Mark Hughes evaluates the Mercedes W09 on its release
Mercedes has stayed resolutely with its pre-existing technical concept with its 2018 W09 model. It features an identical wheelbase and a low rake angle that will be slightly higher than last year but barely noticeable to the naked eye. Mercedes talks of ‘refinements’ to last year’s car rather than conceptual re-evaluation. The team’s low-rake/low-drag approach was unique last year and remains so in 2018.
This brought its difficulties last year, but the team is clearly confident it can retain the upsides of the concept – great aero efficiency – while minimising the awkward downside (mainly a certain inflexibility of set-up).

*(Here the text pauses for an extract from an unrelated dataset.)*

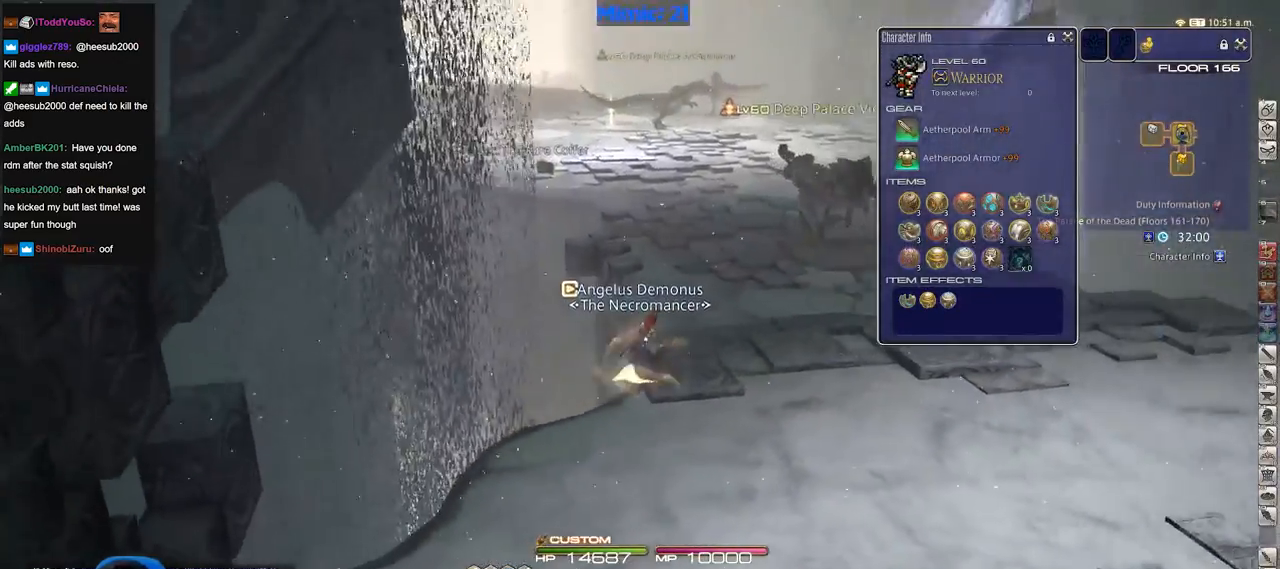
{"keys": ["w"], "events": [[83, "p", "down"], [183, "lbracket", "down"], [217, "p", "up"], [317, "d", "up"], [317, "lbracket", "up"]]}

The letter box-style sidepod openings are quite Ferrari SF70H.
Uniquely, Mercedes has combined such high radiator inlet openings with the high-mounted front suspension it pioneered last year. Every other car so far shown has either coupled high suspension/low rad inlets or lower suspension/high inlets. The advantage of having the radiators high-set in this way is aerodynamic in that the sidepods can have a more sculpted undercut, helping accelerate the upper-surface airflow on its way towards the back of the car. The faster the flow, the greater the downforce.

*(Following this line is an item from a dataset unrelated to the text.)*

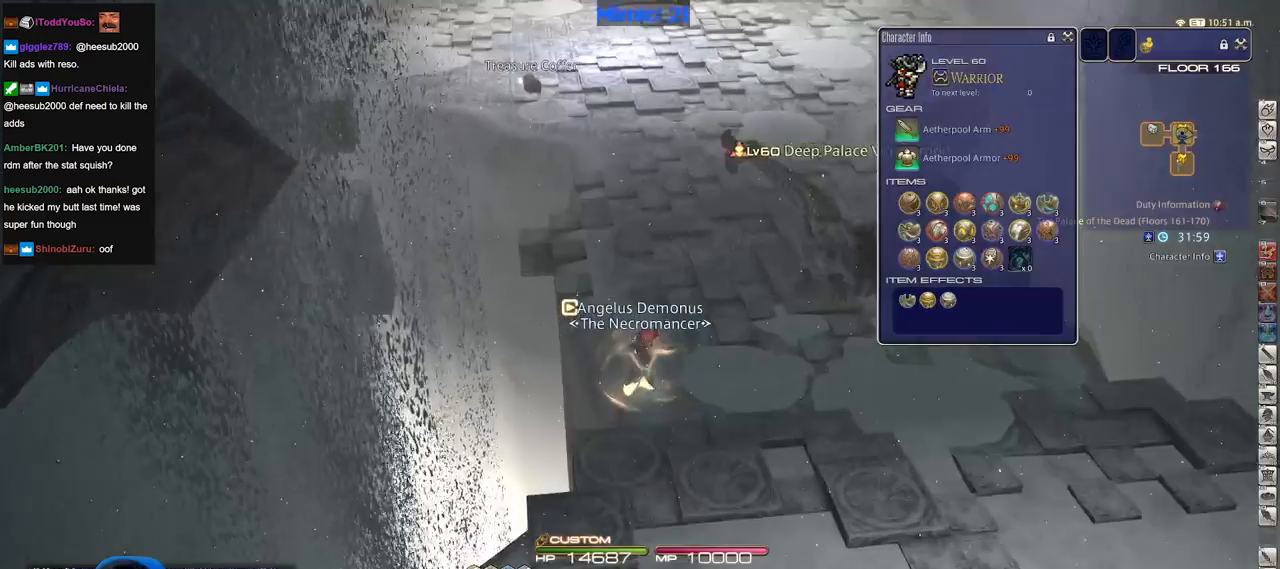
{"keys": ["q", "w"], "events": [[16, "p", "down"], [116, "p", "up"], [300, "minus", "down"], [400, "minus", "up"], [484, "q", "down"]]}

Conventionally, a high upper wishbone – with extensions on the wheel upright allowing it to be mounted actually higher than the top of the wheel – has been used to give an uninterrupted flow to low-mounted radiator inlets, with the radiator airflow travelling beneath the wishbones. With a conventional lower wishbone height, the airflow to high-mounted radiator inlets travels above the wishbones. However, the W09, with a combination of high wishbones/high rad inlets uses a dramatic-looking long lateral fin atop the side guide vanes to scoop up the air from beneath the suspension and wash it upwards directly into the inlets. This would seem to allow the possibility of using the space cleared beneath the high suspension to further boost the speed of airflow around the sidepods and back. It could just be that the generous length between front axle and sidepod has created the flow capacity to allow this double benefit, whereas on a shorter wheelbase car you can only have one or the other.
One downside of mounting the radiators (and suspension) higher is that it increases the centre of gravity height – which is already been pulled in an unwelcome upwards direction by the fitment of the halo. The higher the centre of gravity, the more the cornering forces are multiplied upon the tyres. But Mercedes clearly feels that the aero advantages outweigh the mechanical drawbacks.
So is the W09 a stubborn refusal to follow the concept that has proved very fruitful elsewhere? Or a manifestation that there are many ways to skin a cat?